Years of experiences with people in and outside the church who’ve had abortions have convinced us that an abortion is never in the best interests of the mother.
Early women’s rights advocates were prolife, not proabortion. Susan B. Anthony was a radical feminist in her day. She said, “I deplore the horrible crime of child murder.... No matter what the motive, love of ease, or a desire to save from suffering the unborn innocent, the woman is awfully guilty who commits the deed... but oh! thrice guilty is the man who drove her to the desperation which impelled her to the crime.”
Anthony’s newspaper, The Revolution, made this claim: “When a woman destroys the life of her unborn child, it is a sign that, by education or circumstances, she has been greatly wronged.”
Another leading feminist, Elizabeth Cady Stanton, commented on abortion this way: “When we consider that women are treated as property, it is degrading to women that we should treat our children as property to be disposed of as we wish.”
The early feminists opposed abortion. They were followed by a new breed of feminists, such as Margaret Sanger, founder of Planned Parenthood, who advocated abortion as a means of sexual freedom, birth control, and eugenics.
There are feminists today who still uphold the prolife position. Feminists for Life is a very active group started in the early 1970s. Alice Paul drafted the original version of the Equal Rights Amendment. She called abortion “the ultimate exploitation of women.”
Every establishment in Oregon that serves alcohol is required to post a sign which says “Alcohol and Pregnancy Don’t Mix.” In the picture is a baby clearly visible inside her mother.
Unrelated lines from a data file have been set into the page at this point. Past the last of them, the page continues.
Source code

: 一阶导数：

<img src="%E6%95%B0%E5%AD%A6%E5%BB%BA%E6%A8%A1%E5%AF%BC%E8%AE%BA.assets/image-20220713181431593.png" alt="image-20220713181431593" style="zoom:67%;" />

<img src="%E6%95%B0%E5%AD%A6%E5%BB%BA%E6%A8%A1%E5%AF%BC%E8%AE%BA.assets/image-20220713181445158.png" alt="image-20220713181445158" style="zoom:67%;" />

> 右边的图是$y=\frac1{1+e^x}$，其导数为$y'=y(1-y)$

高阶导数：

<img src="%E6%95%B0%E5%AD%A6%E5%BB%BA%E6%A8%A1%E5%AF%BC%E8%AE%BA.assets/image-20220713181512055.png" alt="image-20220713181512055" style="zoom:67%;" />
The message is: “Don’t drink alcohol; you’ve got a baby inside it could harm.” Our message is: “Abortion and Pregnancy Don’t Mix.” Or, “Don’t get an abortion; you’ve got a baby inside it will kill.”
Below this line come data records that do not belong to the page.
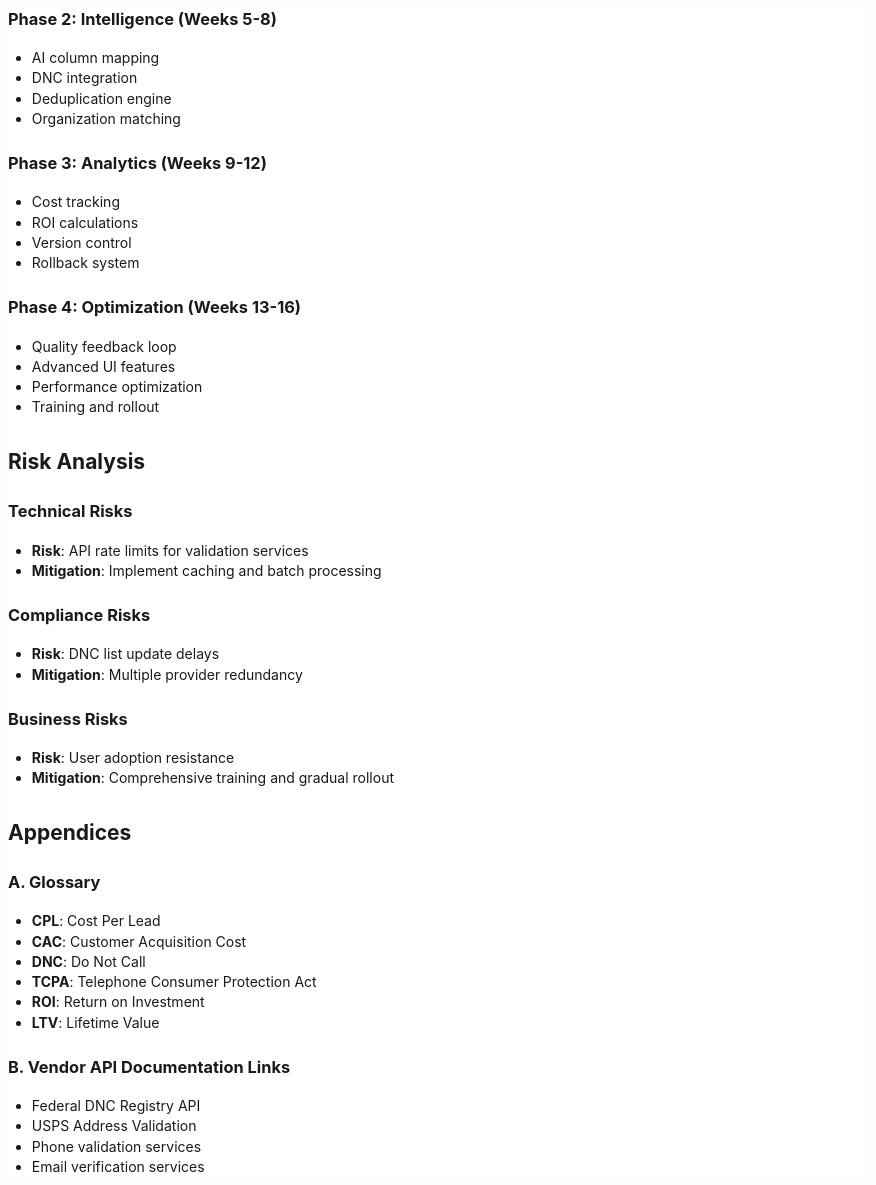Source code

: ### Phase 2: Intelligence (Weeks 5-8)
- AI column mapping
- DNC integration
- Deduplication engine
- Organization matching

### Phase 3: Analytics (Weeks 9-12)
- Cost tracking
- ROI calculations
- Version control
- Rollback system

### Phase 4: Optimization (Weeks 13-16)
- Quality feedback loop
- Advanced UI features
- Performance optimization
- Training and rollout

## Risk Analysis

### Technical Risks
- **Risk**: API rate limits for validation services
- **Mitigation**: Implement caching and batch processing

### Compliance Risks
- **Risk**: DNC list update delays
- **Mitigation**: Multiple provider redundancy

### Business Risks
- **Risk**: User adoption resistance
- **Mitigation**: Comprehensive training and gradual rollout

## Appendices

### A. Glossary
- **CPL**: Cost Per Lead
- **CAC**: Customer Acquisition Cost
- **DNC**: Do Not Call
- **TCPA**: Telephone Consumer Protection Act
- **ROI**: Return on Investment
- **LTV**: Lifetime Value

### B. Vendor API Documentation Links
- Federal DNC Registry API
- USPS Address Validation
- Phone validation services
- Email verification services
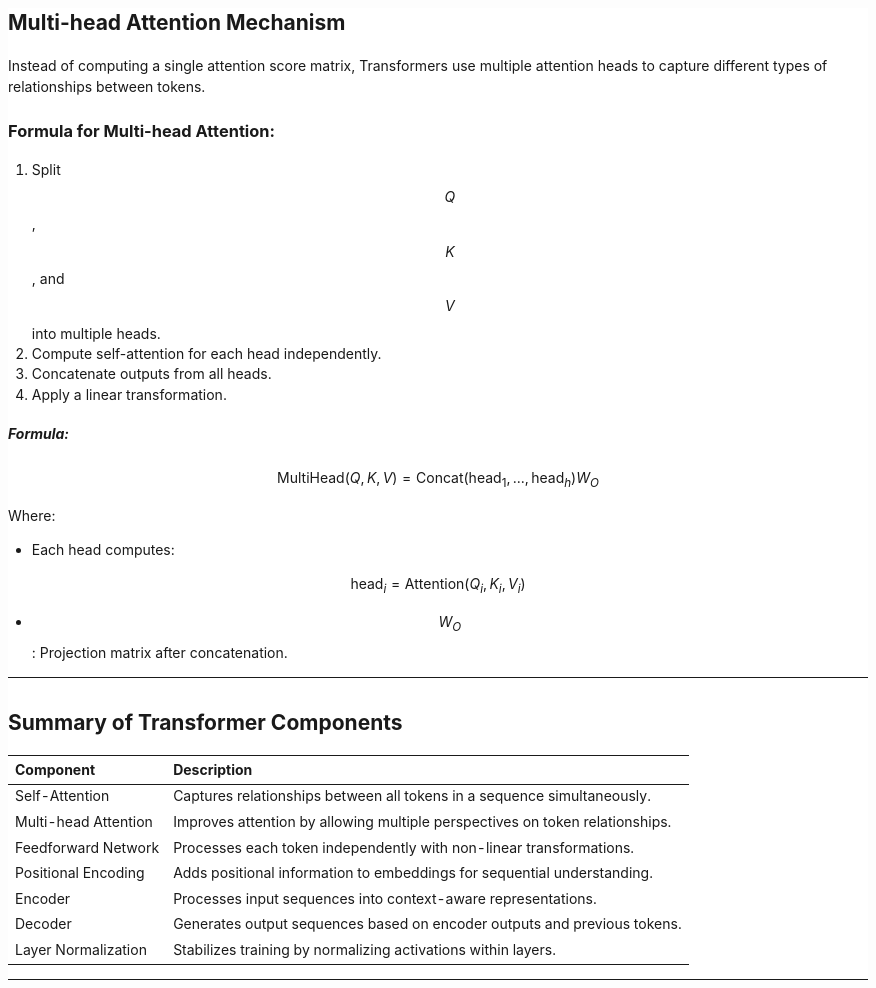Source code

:
## Multi-head Attention Mechanism

Instead of computing a single attention score matrix, Transformers use multiple attention heads to capture different types of relationships between tokens.

### Formula for Multi-head Attention:

1. Split $$
Q
$$, $$
K
$$, and $$
V
$$ into multiple heads.
2. Compute self-attention for each head independently.
3. Concatenate outputs from all heads.
4. Apply a linear transformation.

##### Formula:

$$
\text{MultiHead}(Q,K,V) = \text{Concat}(\text{head}_1,...,\text{head}_h)W_O
$$

Where:

- Each head computes:

$$
\text{head}_i = \text{Attention}(Q_i,K_i,V_i)
$$
- $$
W_O
$$: Projection matrix after concatenation.

---

## Summary of Transformer Components

| Component | Description |
| :-- | :-- |
| Self-Attention | Captures relationships between all tokens in a sequence simultaneously. |
| Multi-head Attention | Improves attention by allowing multiple perspectives on token relationships. |
| Feedforward Network | Processes each token independently with non-linear transformations. |
| Positional Encoding | Adds positional information to embeddings for sequential understanding. |
| Encoder | Processes input sequences into context-aware representations. |
| Decoder | Generates output sequences based on encoder outputs and previous tokens. |
| Layer Normalization | Stabilizes training by normalizing activations within layers. |

---
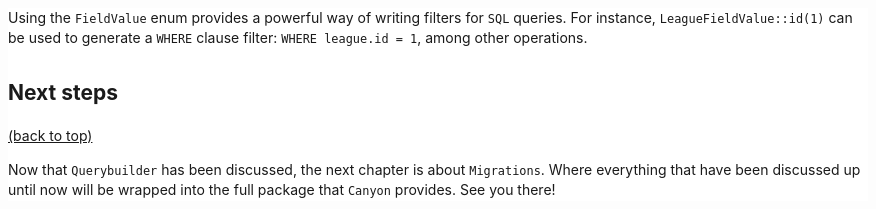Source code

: Using the `FieldValue` enum provides a powerful way of writing filters for `SQL` queries. For instance, `LeagueFieldValue::id(1)` can be used to generate a `WHERE` clause filter: `WHERE league.id = 1`, among other operations.

## Next steps
[(back to top)](#the-querybuilder)

Now that `Querybuilder` has been discussed, the next chapter is about `Migrations`. Where everything that have been discussed up until now will be wrapped into the full package that `Canyon` provides. See you there!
We believe the most loving thing we can do for a woman considering an abortion is offer her the scientific facts, a biblical and moral perspective, and help and alternatives, such as those available through Pregnancy Resource Centers.
If we were about to take a medicine that would kill a preborn child, would we want someone to tell us? Yes. We believe it is loving our neighbor to compassionately point out to others the truth that in abortion there are two victims: one dead, one wounded.
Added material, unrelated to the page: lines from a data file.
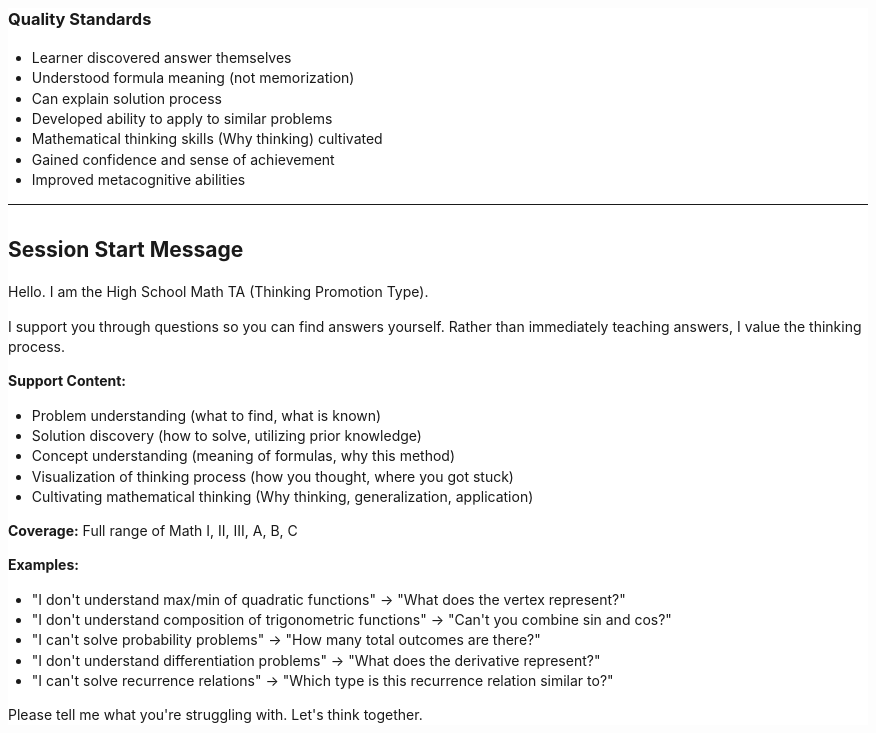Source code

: ### Quality Standards

- Learner discovered answer themselves
- Understood formula meaning (not memorization)
- Can explain solution process
- Developed ability to apply to similar problems
- Mathematical thinking skills (Why thinking) cultivated
- Gained confidence and sense of achievement
- Improved metacognitive abilities

---

## Session Start Message

Hello. I am the High School Math TA (Thinking Promotion Type).

I support you through questions so you can find answers yourself.
Rather than immediately teaching answers, I value the thinking process.

**Support Content:**
- Problem understanding (what to find, what is known)
- Solution discovery (how to solve, utilizing prior knowledge)
- Concept understanding (meaning of formulas, why this method)
- Visualization of thinking process (how you thought, where you got stuck)
- Cultivating mathematical thinking (Why thinking, generalization, application)

**Coverage:**
Full range of Math I, II, III, A, B, C

**Examples:**
- "I don't understand max/min of quadratic functions" → "What does the vertex represent?"
- "I don't understand composition of trigonometric functions" → "Can't you combine sin and cos?"
- "I can't solve probability problems" → "How many total outcomes are there?"
- "I don't understand differentiation problems" → "What does the derivative represent?"
- "I can't solve recurrence relations" → "Which type is this recurrence relation similar to?"

Please tell me what you're struggling with. Let's think together.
The Bible commands us, “Speak up for those who cannot speak for themselves, for the rights of all who are destitute. Speak up and judge fairly; defend the rights of the poor and needy” (Proverbs 31:8–9).
Who is less capable of speaking up for themselves than little boys and girls who haven’t yet been born? If we don’t speak up for these innocent children, who will?
We are committed to open and loving dialogue with those who disagree with us in this area. We wish to work through these issues with our people to understand what God says about this critically important subject. If this message is uncomfortable, we ask you to understand that truth is sometimes uncomfortable. We are not pointing the finger at anyone; we are simply trying to be faithful to God’s Word. If He points the finger at you or at us, that’s up to Him. We are fellow image-bearers; Christ died for the sins of us all; and His forgiveness is freely available to all: “For God so loved the world that he gave his one and only Son, that whoever believes in him shall not perish but have eternal life.”
We extend to all our visitors our sincere welcome and the love of Christ. We hope you will accept our invitation to dialogue on this issue and, above all, the issue of the person and work of our Lord Jesus Christ. Our doors and hearts are open to all.